The Landgericht rejected the claim, but the Oberlandesgericht held the plaintiff entitled to a monthly sum for loss of earnings and damages for pain and suffering. The defendants' appeal was successful only in part.


The plaintiff has a good contractual claim against the first defendant. The Reichsgericht always held that when a medical union refers a member to a hospital, the contract it makes with the hospital is one in favour of the patient whereby, under para. 328 BGB, the patient acquires a direct claim to proper treatment against the operator of the hospital (RGZ 165, 106). The first defendant entrusted to the second defendant the treatment of the union patient referred to it, so he became the first defendant's agent for performance and the first defendant is accordingly responsible to the plaintiff under para. 278 BGB for any fault committed by the second defendant in the execution of his professional medical activity.

Between the plaintiff and the second defendant there were no direct contractual relations. A hospital doctor's duty to undertake the proper treatment of union patients is normally owed only to the hospital which appoints him. But if a hospital doctor actually does embark on the treatment of a union patient and injures him in his health by infringing widely recognised rules of medical science, he is liable to the patient under paras 823 ff. BGB, whether or not he has any contract with the patient. It is immaterial whether the fault of the doctor is one of commission or of omission.

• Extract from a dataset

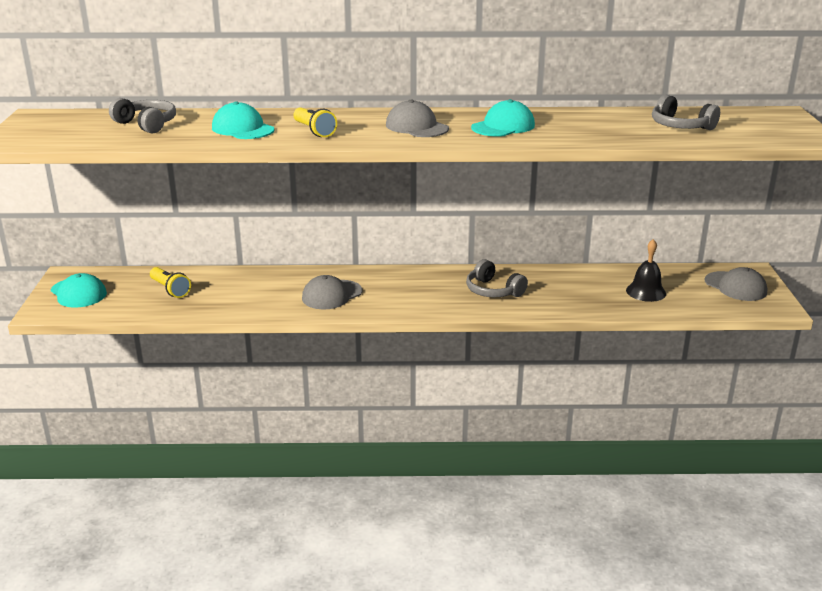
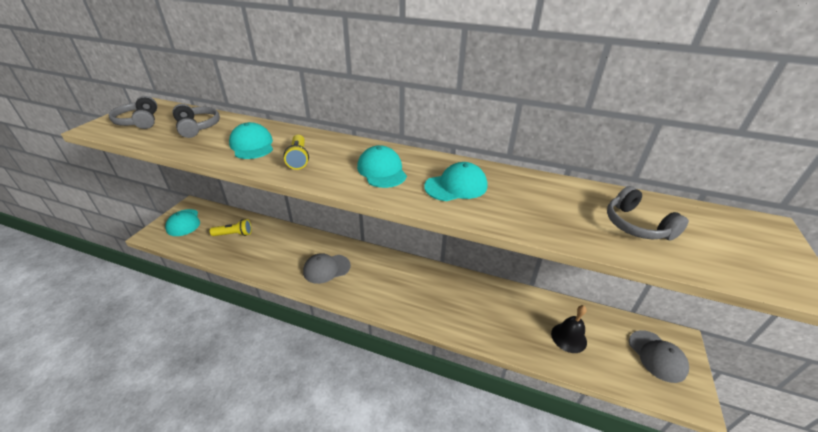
camera: 20 degrees right, 10 degrees up
yellow flashlight [150,267,191,298] -> yellow flashlight turned 75 degrees counterclockwise [210,219,252,236]
grey cap [386,100,449,137] -> turquoise cap [357,145,407,188]
grey headphones [466,259,528,298] -> grey headphones moved to [109,96,157,129]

The doctor may be under no obligation to the patient to treat him at all, but if he does so, he must avoid injuring him in body of health by breach of the rules of medical science (reference omitted).

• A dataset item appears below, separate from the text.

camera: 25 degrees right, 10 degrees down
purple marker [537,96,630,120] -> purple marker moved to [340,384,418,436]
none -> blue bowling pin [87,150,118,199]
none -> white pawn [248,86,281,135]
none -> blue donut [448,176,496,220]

In the instant case the Court of Appeal was right to find that it was the second defendant's fault that the plaintiff did not lie down after the injection; he should have told him himself or got the operating sister to do so.

The appellant contends that the failure to tell the plaintiff to lie down was not an adequate cause of the consequent harm. This is not so. The decisions of the Reichsgericht cited by the appellant on consequences for which the actor is not responsible because the causal connection is not adequate refer to consequences which occur only under extremely peculiar circumstances and through quite improbable concatenations of events and which can be ignored in the normal course of things. The consequences here, according to the expert, are not of this kind. On the contrary, the expert expressly emphasised that the reason for the good old rule that a patient should always be prone or supine during all manipulations and injections is precisely the possibility of a faint and a fall; it may be true that this rule cannot always b observed in practice and often is not, but such practical considerations cannot relieve the doctor of the charge that he ignored a duty of care. In such a case there can be no question of any interruption of the adequate causal connection. The appellant is also wrong to say that the Court of Appeal pitched the doctor's duty of care too high. The court was right to follow the expert, whose evidence was based on his knowledge of the rules of the medical art, and who stated in terms that there was undeniable negligence in this case unless perhaps it could be proved that the sister had been enjoined to attend to the patient and that the patient had disobeyed her instruction to lie down.

It follows that the plaintiff's claim for monthly payments is established against the first defendant under paras 276, 278 BGB and against the second defendant under para. 823 BGB. However, the second defendant alone is liable for the damages for pain and suffering under para. 847 BGB. Only under para. 831 BGB could the first defendant be held liable for such damages. The defendant city asserts that it has satisfied the requisite exculpatory proof. We agree. It was common ground that the second defendant had been chief doctor in the first defendant's hospital for many years and that the nurse had served as operating sister for nine years without any criticism. The plaintiff did not even assert, much less prove, anything that tended to show that the second defendant had been guilty of any fault during his twenty years service in the defendant city's hospital. Under such circumstances the hospital management cannot be expected to adduce any further exculpatory proof.